When I’ve had conversations with someone in Vermont officialdom and the name “Brenda Siegel” comes up, it usually elicits a bit of a grimace. Siegel isn’t a comfortable character. She’s direct, some would say abrasive. She’s a fierce advocate for an unpopular cause. When she walks into a legislative hearing, the assembled lawmakers brace for impact. When she earned the Democratic gubernatorial nomination in 2022, the party offered some support but endorsements were few and the donor class shunned her campaign.
And now that H.938 has become law as Act 143, she ought to be taking a nice long victory lap. She did issue a press release; otherwise I suspect she got right back to work.

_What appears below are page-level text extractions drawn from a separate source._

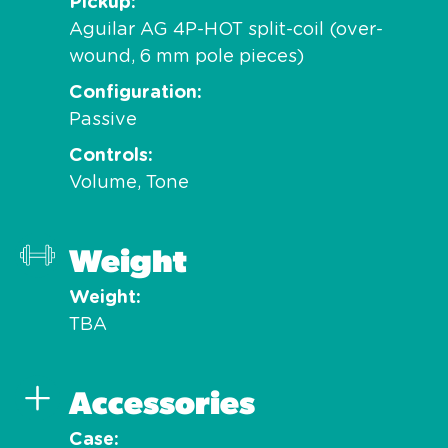
Pickup
Aguilar AG 4P-HOT split-coil (over-
wound, 6 mm pole pieces)
Configuration
Passive
Controls
Volume, Tone
Weight
Weight
TBA
Accessories
Case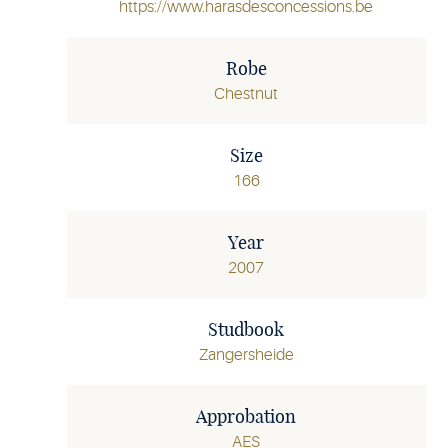
https://www.harasdesconcessions.be
Robe
Chestnut
Size
166
Year
2007
Studbook
Zangersheide
Approbation
AES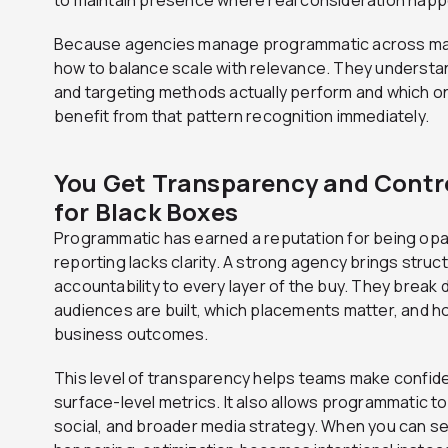
Because agencies manage programmatic across ma
how to balance scale with relevance. They understan
and targeting methods actually perform and which o
benefit from that pattern recognition immediately.
You Get Transparency and Contr
for Black Boxes
Programmatic has earned a reputation for being op
reporting lacks clarity. A strong agency brings struc
accountability to every layer of the buy. They brea
audiences are built, which placements matter, and 
business outcomes.
This level of transparency helps teams make confide
surface-level metrics. It also allows programmatic to
social, and broader media strategy. When you can s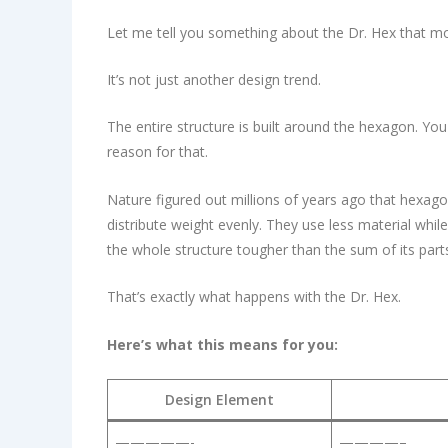
Let me tell you something about the Dr. Hex that m
It’s not just another design trend.
The entire structure is built around the hexagon. Y
reason for that.
Nature figured out millions of years ago that hexago
distribute weight evenly. They use less material whi
the whole structure tougher than the sum of its part
That’s exactly what happens with the Dr. Hex.
Here’s what this means for you:
Design Element
—————-
————–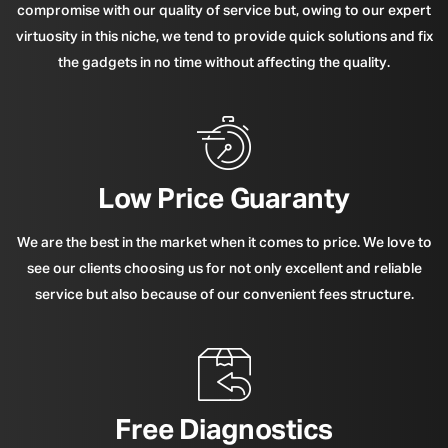
compromise with our quality of service but, owing to our expert
virtuosity in this niche, we tend to provide quick solutions and fix
the gadgets in no time without affecting the quality.
Low Price Guaranty
We are the best in the market when it comes to price. We love to
see our clients choosing us for not only excellent and reliable
service but also because of our convenient fees structure.
Free Diagnostics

Act 143 is far from perfect, but it’s a much better law than any of our political leaders really wanted. It’s an attempt at creating a comprehensive response to homelessness instead of the box of Band-Aids that is the hotel/motel program. Crucially, it requires for the first time that the state’s homelessness response system must comply with the Americans with Disabilities Act. I bet you thought that was a given, but apparently not.
There are other heroes in this story — House Human Services Chair Theresa Wood and Rep. Jubilee McGill for starters — but it wouldn’t have happened without Siegel’s tenacity and willingness to be unpopular in the service of her cause.
And in the category of poetic justice, End Homelessness Vermont, the nonprofit she founded and ran on a shoestring, is now part of the official system. The state’s FY2027 budget includes a $200,000 appropriation for EHV, which will now work alongside state agencies to try to lift the unhoused into safe, productive lives.
Gee, maybe she could have been a good governor after all.